**Work task**
Locate every line in the material below that contains the string "Mineraleffekt" and copy each one in full. Matching is case-sensitive.

**Source material**

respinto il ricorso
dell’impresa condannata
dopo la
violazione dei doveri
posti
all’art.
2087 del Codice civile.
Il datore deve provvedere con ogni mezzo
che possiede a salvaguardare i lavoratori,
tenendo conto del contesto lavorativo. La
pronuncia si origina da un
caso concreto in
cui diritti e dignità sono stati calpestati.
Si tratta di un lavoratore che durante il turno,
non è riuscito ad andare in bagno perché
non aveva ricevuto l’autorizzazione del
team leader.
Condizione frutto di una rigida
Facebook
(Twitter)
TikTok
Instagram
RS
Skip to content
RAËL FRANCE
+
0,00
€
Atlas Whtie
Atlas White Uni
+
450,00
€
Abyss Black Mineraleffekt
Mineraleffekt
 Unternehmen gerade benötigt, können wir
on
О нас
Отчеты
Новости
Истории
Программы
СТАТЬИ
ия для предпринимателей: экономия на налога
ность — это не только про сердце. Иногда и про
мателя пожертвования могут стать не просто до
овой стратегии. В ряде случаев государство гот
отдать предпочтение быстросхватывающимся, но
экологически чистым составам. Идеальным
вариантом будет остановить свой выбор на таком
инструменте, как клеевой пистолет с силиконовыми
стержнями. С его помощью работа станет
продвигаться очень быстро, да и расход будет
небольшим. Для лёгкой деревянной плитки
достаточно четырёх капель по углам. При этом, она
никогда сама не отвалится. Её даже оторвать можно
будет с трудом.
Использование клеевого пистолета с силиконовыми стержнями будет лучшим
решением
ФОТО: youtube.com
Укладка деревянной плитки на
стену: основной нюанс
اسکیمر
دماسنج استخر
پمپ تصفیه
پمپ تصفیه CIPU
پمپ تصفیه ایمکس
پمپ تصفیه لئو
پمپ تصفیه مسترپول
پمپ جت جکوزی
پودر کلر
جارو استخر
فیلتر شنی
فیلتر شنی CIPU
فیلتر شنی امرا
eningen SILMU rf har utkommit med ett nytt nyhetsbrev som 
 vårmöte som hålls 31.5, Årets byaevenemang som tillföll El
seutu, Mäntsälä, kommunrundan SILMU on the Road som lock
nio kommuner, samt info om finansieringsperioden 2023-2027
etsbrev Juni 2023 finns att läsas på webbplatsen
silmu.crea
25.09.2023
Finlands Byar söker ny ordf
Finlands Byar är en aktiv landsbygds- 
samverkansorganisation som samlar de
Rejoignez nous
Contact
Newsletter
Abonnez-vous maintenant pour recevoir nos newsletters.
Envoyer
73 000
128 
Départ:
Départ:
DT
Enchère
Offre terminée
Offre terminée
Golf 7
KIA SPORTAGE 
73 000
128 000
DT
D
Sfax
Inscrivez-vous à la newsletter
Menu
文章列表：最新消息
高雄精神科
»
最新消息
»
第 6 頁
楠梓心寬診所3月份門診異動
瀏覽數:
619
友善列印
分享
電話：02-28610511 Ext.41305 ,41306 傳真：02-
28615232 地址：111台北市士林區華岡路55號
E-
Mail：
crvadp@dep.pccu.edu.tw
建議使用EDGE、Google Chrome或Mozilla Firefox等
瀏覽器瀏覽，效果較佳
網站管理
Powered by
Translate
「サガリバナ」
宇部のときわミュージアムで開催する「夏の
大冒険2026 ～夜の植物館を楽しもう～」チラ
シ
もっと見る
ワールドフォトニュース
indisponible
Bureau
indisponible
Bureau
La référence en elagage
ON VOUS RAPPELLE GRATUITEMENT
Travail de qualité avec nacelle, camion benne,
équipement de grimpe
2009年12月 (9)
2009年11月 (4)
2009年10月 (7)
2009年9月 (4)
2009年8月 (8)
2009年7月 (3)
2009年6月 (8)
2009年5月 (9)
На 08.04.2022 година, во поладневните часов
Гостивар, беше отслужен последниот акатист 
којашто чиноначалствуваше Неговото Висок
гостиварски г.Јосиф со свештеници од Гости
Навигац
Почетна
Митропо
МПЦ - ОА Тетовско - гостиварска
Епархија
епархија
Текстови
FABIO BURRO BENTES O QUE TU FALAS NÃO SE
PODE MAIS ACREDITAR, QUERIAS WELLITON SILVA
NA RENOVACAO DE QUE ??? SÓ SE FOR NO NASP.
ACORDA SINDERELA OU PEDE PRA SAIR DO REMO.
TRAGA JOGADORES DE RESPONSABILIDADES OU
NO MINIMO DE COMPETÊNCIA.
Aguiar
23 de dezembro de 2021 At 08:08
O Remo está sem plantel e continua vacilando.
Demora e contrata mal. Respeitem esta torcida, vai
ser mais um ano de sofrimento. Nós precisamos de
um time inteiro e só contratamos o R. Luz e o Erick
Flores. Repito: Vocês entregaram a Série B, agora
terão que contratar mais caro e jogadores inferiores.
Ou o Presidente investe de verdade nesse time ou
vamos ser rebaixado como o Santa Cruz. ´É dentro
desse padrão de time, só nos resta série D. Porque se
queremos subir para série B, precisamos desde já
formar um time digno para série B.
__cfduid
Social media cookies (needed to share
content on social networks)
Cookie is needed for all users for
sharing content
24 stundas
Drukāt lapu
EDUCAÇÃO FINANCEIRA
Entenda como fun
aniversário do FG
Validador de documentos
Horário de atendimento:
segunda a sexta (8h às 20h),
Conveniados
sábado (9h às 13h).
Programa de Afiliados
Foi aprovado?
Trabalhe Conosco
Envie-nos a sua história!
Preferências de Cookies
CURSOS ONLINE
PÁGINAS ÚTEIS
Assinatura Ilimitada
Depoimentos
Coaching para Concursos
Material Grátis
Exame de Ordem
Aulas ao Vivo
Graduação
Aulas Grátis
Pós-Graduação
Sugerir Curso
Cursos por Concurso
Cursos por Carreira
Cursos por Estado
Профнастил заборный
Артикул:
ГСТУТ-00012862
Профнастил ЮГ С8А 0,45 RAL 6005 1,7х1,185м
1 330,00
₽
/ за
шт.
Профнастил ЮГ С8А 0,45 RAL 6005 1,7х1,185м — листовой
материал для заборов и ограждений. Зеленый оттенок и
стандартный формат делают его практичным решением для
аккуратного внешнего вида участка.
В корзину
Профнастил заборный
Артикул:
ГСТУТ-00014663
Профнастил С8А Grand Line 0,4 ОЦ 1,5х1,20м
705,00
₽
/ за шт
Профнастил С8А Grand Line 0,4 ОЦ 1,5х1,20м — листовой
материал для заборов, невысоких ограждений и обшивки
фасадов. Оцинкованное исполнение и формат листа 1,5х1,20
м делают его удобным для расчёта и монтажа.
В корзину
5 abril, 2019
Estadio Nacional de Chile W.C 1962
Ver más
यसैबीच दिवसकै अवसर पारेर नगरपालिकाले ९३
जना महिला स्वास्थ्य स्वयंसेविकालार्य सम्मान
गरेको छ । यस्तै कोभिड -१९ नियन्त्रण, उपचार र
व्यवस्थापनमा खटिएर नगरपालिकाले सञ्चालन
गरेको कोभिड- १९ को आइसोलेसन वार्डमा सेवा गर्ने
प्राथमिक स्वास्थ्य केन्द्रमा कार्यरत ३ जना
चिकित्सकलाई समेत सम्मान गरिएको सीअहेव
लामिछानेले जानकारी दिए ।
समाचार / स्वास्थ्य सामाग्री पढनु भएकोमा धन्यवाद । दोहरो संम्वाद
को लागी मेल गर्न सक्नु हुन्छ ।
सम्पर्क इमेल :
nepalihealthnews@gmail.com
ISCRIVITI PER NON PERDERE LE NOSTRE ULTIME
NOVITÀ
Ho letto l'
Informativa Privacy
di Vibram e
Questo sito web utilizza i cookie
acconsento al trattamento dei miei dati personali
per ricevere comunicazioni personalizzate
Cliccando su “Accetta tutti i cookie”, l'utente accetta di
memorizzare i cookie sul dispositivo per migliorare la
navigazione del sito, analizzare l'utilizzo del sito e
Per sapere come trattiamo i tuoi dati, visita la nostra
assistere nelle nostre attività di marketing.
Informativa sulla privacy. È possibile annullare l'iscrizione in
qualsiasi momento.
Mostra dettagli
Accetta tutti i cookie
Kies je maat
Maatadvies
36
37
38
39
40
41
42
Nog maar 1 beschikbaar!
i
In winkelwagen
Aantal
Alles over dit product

**Task answer**
Abyss Black Mineraleffekt
Mineraleffekt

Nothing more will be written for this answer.